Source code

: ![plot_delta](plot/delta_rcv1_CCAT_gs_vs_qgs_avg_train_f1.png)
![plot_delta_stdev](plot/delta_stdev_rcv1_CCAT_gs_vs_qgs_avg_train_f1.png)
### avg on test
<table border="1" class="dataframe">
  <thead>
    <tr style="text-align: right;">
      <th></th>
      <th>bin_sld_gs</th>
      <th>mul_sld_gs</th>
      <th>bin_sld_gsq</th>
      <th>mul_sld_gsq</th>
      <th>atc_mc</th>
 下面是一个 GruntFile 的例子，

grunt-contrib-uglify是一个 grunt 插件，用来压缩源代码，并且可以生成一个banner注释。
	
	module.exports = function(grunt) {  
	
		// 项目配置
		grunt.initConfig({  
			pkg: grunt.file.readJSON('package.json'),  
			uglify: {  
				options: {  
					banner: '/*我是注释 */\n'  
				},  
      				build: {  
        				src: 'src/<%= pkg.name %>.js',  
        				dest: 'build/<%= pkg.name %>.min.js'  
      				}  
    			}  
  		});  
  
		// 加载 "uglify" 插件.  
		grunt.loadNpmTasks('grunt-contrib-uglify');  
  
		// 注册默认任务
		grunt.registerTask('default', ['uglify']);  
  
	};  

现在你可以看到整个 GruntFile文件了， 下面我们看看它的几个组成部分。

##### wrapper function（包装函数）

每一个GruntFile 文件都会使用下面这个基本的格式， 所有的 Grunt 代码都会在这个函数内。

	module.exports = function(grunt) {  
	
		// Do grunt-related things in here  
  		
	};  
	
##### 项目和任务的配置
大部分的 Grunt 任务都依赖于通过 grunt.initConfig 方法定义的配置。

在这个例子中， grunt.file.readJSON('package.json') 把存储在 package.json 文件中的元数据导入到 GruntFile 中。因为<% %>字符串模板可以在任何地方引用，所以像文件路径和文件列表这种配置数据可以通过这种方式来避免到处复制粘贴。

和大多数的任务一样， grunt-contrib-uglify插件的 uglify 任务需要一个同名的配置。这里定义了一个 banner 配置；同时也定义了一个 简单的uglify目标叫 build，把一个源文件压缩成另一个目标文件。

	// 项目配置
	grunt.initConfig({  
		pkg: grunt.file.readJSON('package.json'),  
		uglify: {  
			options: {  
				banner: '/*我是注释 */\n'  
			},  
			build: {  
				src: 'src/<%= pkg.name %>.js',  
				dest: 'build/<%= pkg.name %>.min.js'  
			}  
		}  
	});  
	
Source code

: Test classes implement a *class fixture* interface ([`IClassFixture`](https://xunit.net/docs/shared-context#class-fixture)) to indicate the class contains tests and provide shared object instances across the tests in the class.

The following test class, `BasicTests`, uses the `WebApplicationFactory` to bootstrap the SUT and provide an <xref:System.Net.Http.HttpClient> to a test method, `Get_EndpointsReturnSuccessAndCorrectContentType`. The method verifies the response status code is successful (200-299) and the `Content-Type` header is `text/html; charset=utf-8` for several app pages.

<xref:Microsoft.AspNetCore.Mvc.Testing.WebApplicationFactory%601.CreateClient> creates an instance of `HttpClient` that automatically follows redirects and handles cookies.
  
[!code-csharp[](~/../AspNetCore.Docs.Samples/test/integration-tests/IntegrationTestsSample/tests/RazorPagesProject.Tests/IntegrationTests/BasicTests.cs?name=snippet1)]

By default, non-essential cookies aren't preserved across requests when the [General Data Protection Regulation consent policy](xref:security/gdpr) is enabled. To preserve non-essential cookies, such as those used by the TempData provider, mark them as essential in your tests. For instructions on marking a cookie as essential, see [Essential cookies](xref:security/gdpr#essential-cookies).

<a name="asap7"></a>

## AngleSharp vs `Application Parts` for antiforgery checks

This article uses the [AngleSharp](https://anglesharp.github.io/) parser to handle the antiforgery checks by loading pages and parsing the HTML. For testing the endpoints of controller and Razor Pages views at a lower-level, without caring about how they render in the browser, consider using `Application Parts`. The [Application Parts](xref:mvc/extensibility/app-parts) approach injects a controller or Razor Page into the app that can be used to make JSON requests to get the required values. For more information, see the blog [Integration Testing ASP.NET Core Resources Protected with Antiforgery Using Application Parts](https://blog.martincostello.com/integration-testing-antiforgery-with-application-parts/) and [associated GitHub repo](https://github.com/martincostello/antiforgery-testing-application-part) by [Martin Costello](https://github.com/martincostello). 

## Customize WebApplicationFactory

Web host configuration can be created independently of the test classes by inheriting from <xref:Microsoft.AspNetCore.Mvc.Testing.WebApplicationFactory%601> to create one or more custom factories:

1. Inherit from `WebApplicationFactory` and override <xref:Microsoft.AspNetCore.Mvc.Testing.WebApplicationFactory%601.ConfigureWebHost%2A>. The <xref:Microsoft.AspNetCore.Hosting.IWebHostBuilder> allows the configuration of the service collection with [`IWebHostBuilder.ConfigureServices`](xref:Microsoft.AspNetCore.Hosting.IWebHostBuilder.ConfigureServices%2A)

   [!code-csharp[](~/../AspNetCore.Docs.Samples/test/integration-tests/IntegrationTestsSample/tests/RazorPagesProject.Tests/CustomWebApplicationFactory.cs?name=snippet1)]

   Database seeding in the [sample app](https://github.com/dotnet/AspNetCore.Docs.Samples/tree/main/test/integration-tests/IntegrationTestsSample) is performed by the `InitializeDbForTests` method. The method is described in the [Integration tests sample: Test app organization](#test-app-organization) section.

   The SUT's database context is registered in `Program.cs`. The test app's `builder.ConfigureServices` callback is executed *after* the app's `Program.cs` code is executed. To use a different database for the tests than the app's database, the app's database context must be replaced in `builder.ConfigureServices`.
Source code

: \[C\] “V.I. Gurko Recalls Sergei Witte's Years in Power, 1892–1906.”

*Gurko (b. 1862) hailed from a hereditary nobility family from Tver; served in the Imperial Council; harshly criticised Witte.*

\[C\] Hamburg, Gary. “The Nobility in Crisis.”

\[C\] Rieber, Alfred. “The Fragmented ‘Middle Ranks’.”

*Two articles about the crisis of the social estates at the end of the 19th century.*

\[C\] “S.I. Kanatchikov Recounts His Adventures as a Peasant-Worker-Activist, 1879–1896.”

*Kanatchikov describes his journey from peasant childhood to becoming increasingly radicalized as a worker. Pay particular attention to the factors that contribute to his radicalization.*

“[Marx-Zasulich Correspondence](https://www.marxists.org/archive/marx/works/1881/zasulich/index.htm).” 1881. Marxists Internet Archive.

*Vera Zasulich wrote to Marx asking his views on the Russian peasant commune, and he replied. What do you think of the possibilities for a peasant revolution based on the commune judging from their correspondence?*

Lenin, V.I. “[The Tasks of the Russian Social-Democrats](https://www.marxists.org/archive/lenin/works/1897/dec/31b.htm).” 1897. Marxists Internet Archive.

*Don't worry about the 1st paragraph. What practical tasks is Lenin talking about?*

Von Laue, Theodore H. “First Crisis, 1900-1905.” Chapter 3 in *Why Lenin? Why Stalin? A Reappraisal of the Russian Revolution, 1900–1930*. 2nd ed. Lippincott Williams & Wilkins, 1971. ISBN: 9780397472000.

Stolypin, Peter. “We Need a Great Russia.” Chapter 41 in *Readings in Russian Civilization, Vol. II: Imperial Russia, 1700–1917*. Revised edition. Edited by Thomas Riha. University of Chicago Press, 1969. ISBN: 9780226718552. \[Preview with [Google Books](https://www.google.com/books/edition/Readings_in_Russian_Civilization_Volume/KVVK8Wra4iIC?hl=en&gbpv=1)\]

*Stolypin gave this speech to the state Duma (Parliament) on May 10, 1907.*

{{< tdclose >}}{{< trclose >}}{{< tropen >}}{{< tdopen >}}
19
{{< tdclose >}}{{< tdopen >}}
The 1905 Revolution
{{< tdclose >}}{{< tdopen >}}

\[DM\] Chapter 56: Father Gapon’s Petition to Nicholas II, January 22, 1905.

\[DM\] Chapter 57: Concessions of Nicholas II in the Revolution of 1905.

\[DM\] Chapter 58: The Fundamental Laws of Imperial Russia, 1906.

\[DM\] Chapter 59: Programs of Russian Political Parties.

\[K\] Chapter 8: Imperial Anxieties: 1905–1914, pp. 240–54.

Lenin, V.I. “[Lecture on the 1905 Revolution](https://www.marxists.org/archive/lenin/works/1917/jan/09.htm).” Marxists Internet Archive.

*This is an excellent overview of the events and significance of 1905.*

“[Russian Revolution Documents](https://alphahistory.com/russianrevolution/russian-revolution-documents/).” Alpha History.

• INSTRUCTIONS TO FOLLOW: Reproduce the listing verbatim from the line containing "By default, non-essential" through the line containing "## AngleSharp vs", including both of those lines.

• ANSWER BELOW:
By default, non-essential cookies aren't preserved across requests when the [General Data Protection Regulation consent policy](xref:security/gdpr) is enabled. To preserve non-essential cookies, such as those used by the TempData provider, mark them as essential in your tests. For instructions on marking a cookie as essential, see [Essential cookies](xref:security/gdpr#essential-cookies).

<a name="asap7"></a>

## AngleSharp vs `Application Parts` for antiforgery checks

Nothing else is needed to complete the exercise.